I’m Desperate, Dan!
As we walked on the beach in Manuel Antonio this morning, the sun’s rays on my shoulders took me back to my earliest memory of summer holidays with my parents. It was 1966, and we were staying at my aunt’s boarding house in Rhyl, North Wales. My Uncle Fred had died the year before, and at his funeral, my parents had promised to come and stay with my Auntie Madge the following year.
The boarding house (which my aunt and uncle had bought after my uncle was injured in a mining accident) was on Seabank Road, which was close to the beach, and also close to the fairground which was one of my favorite places. Rhyl was one of two working class seaside resorts (the other being Skegness) that had strong connections with Derbyshire’s mining community, with both towns having Miner’s Holiday Camps, which were rather grim-looking places where miners could take their families for a week of fun in the sun, with room, board and 3 square meals a day. I’m guessing that Uncle Fred and family had spent some time there at some point, and decided that would be the location for their new life.
Looking back to that time, it’s also my first memory of quality one-on-one time with my dad. He was a store manager with Fine Fare (it was still probably about 5 years before they started building supermarkets) back then, but for about a year or so, he didn’t have a specific store. Instead, he was a fill-in manager, roving from store to store on a weekly basis. Looking back, I think it was a way that the company could test him to see if was regional manager material. He was very good at what he did, but being on the road meant that he was away a lot of the time (or got home long after I’d gone to bed), and so I think that my mum put a lot of pressure on him to go back to running a local store.
So back to that holiday in Rhyl in the summer of 1966. What I remember both fondly and distinctly was our daily walk before breakfast to pick up a newspaper. Throughout his life, my dad was always fond of horse racing and when he was on holiday, he liked to study form and then later visit a betting shop to place a small bet (usually a double, treble or round robin; he always enjoyed that compounding effect when they all won). This was something that my mum didn’t really approve of, except when he won (which he did quite often) and then she’d me more than happy to enjoy his winnings.

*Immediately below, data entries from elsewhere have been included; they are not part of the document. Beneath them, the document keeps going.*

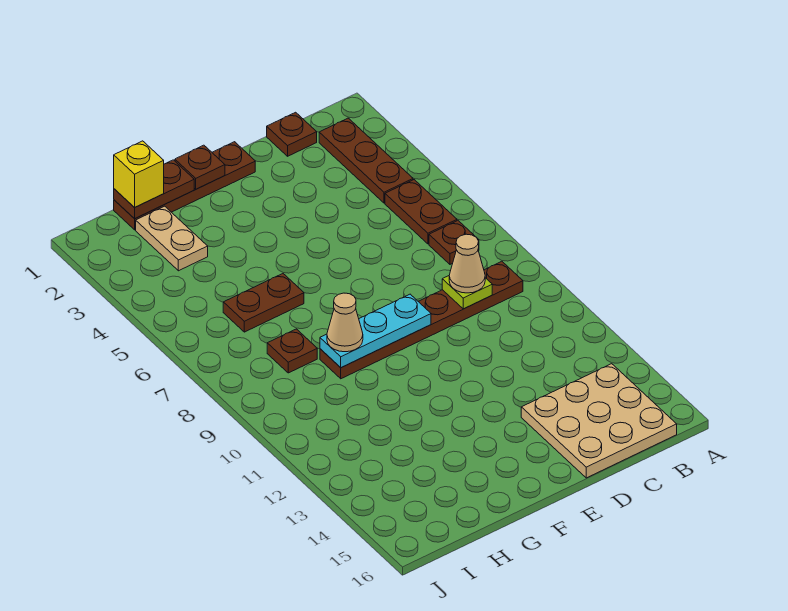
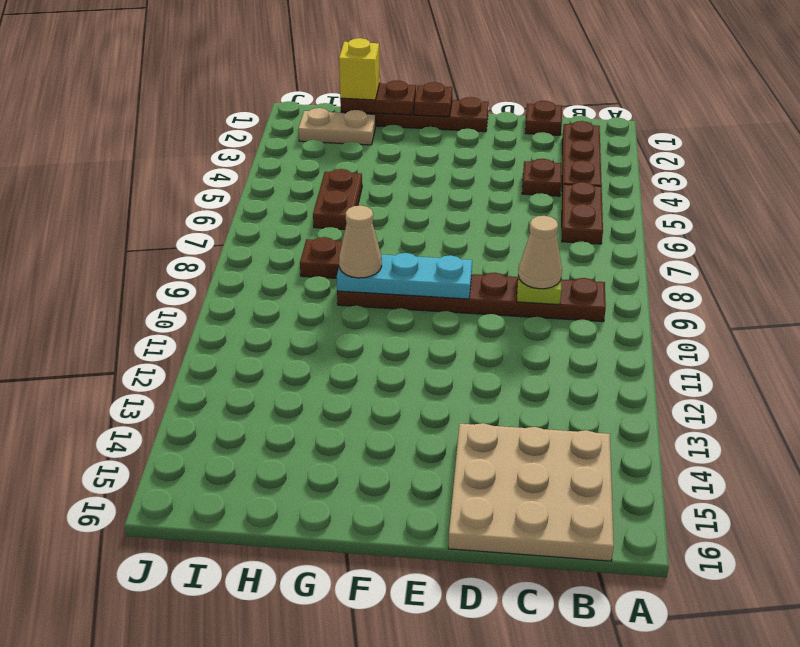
brown 1x1 plate [429,221,479,264] -> brown 1x1 plate moved to [522,159,561,196]
brown 1x2 plate [223,274,304,332] -> brown 1x2 plate turned to [313,169,362,229]
tan 1x2 plate [136,206,208,271] -> tan 1x2 plate turned to [298,108,376,145]

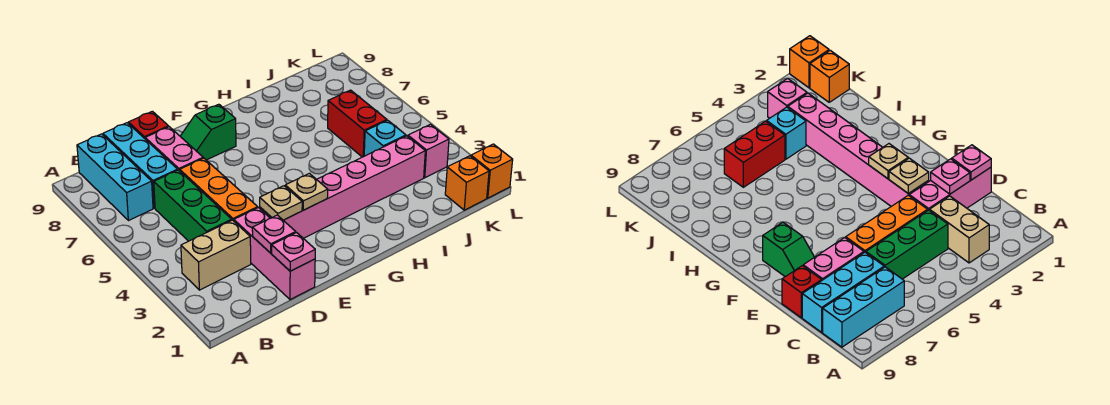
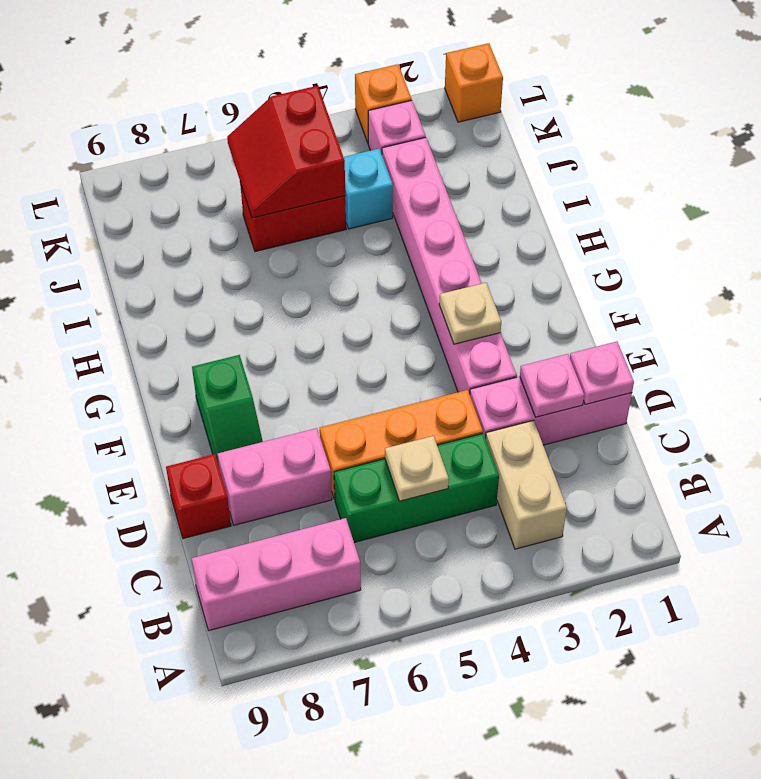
cyan 1x3 brick [77,134,153,221] -> pink 1x3 brick [192,518,361,631]
cyan 1x3 brick [103,123,178,208] -> none
tan 1x1 plate [260,186,302,220] -> tan 1x1 plate moved to [385,436,449,501]
none -> red 2x2 slope [227,86,345,218]
orange 1x1 brick [445,156,489,210] -> orange 1x1 brick moved to [355,64,412,142]

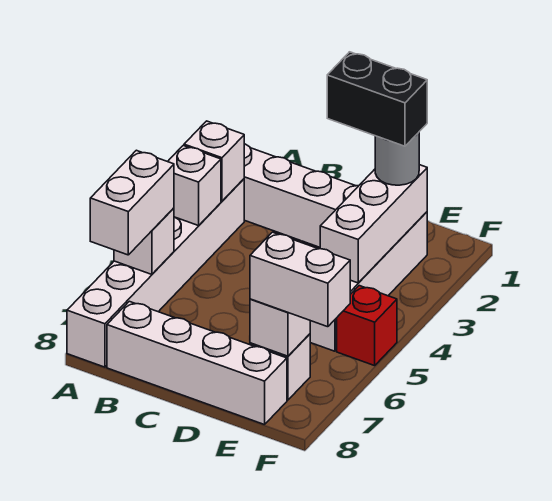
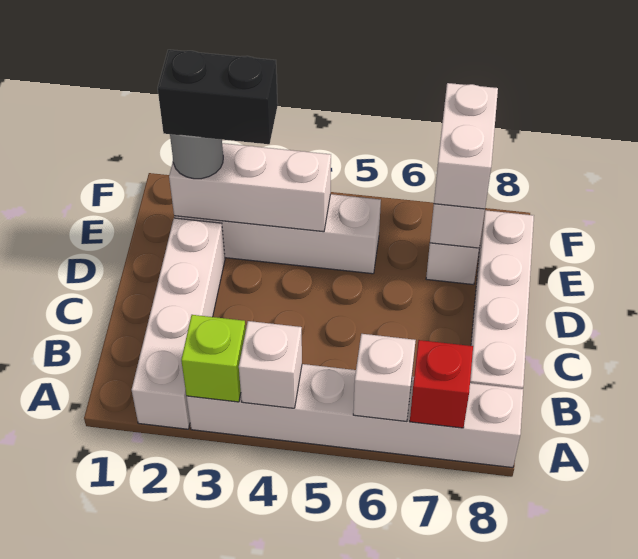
white 1x1 brick [184,121,244,201] -> lime 1x1 brick [181,315,246,402]
white 1x2 brick [90,150,174,255] -> none
black 1x2 brick [327,52,427,146] -> black 1x2 brick turned to [158,50,278,144]
red 1x1 brick [337,286,397,366] -> red 1x1 brick moved to [410,340,473,428]

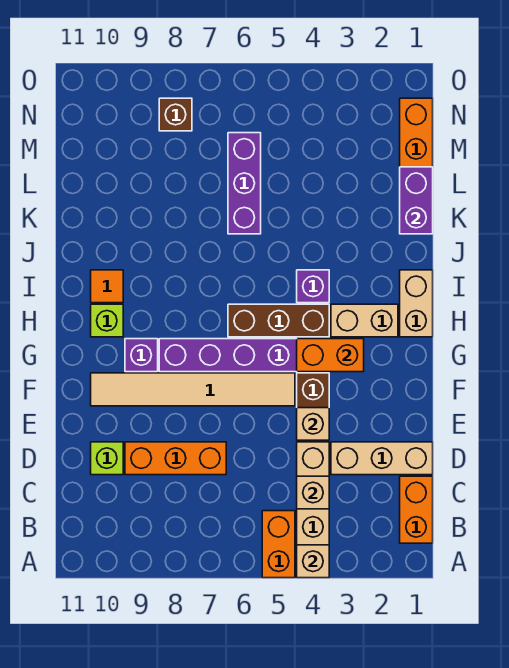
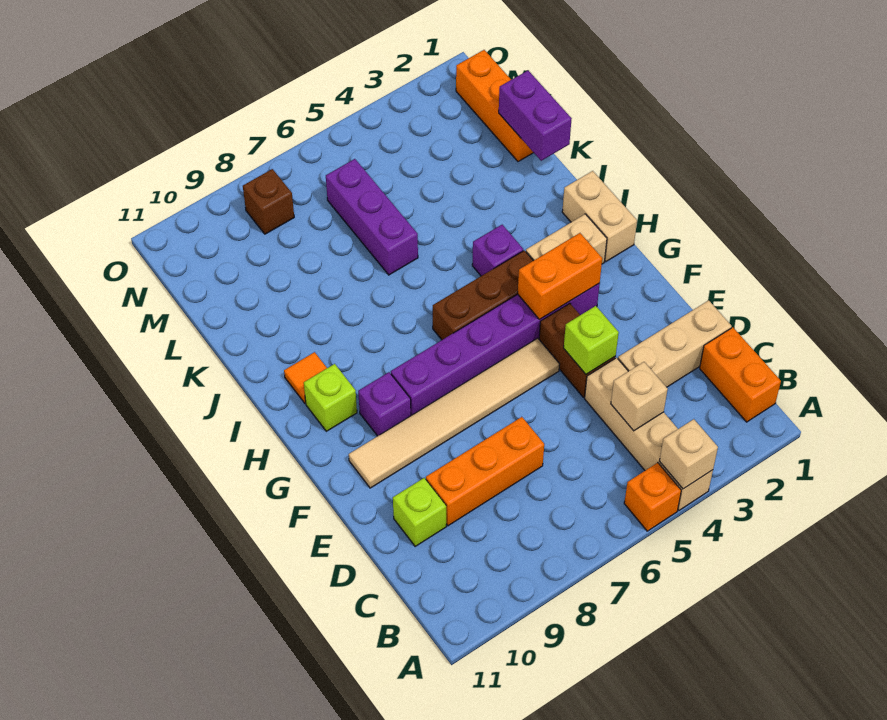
orange 1x2 brick [262,511,295,578] -> orange 1x1 brick [624,463,681,531]
tan 1x1 brick [297,408,329,440] -> lime 1x1 brick [564,306,619,374]

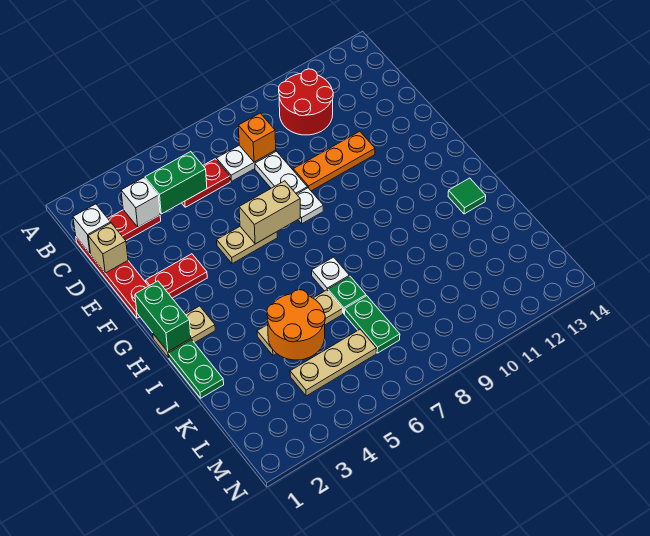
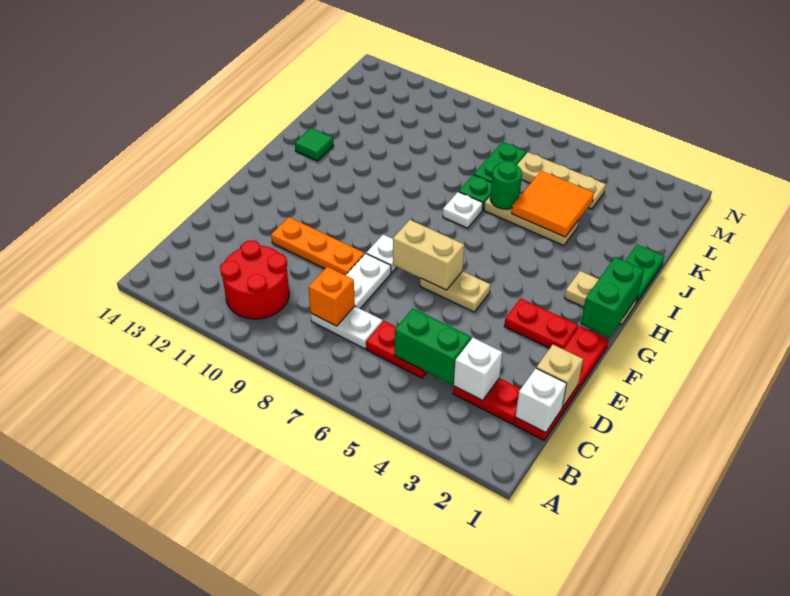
orange 2x2 round brick [267,290,325,360] -> orange 2x2 tile [512,171,594,237]
none -> green 1x1 round brick [490,161,522,209]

I clearly remember the walk to the paper shop, as I’d be holding my dad’s hand and trying to stretch out my steps, so that I only stepped on each paving stone once. It’s funny how you remember the touch (or lack) of your parents, isn’t it? Neither of my parents were overly expressive in that way, and so the times that they did hold or touch me are seared into my memory. For my mum, I can only clearly remember one time that she hugged me (when I was 4 or so), and so when I think of that, I’m instantly back in that moment – we’re in the kitchen in Seanor Lane, I’m standing by the clothes dryer and my mum was wearing a dark blue cotton dress with big white polka dots. She was standing and pulled me to her, and I remember the softness of the cotton against my face, that clean laundry smell in my nostrils and her arms around my shoulders and back. The moment seemed to go on for ever, but still not long enough, and then that distance that her ‘bad nerves’ put between us was back.
At the paper shop, my dad would let me choose some sweets or a chocolate bar for later, but the highlight of the day was that he’d let me select a comic. Back then (I don’t know they still do it, or whether any of them still even exist), all of the traditional UK comics (e.g. Beano, Dandy, Topper, TV Comic, etc.) used to publish summer specials. They were a larger format and usually were at least twice as thick, with most of the comic strips having a summer theme. They were usually printed on better paper too, and cost four or five times as much as the regular comic, and so I felt very special when my dad would let me get one of them every day.
By the time our holiday was nearly over, the pickings were generally slim. They’d have either sold out of some of the specials, or the ones they still had were ones that I’d already read. When I found myself choosing something like Valiant (which was a war / adventure comic full of lines like “Take that, Fritz!”), I knew that I was scraping the bottom of the barrel and that it was time to think about going home.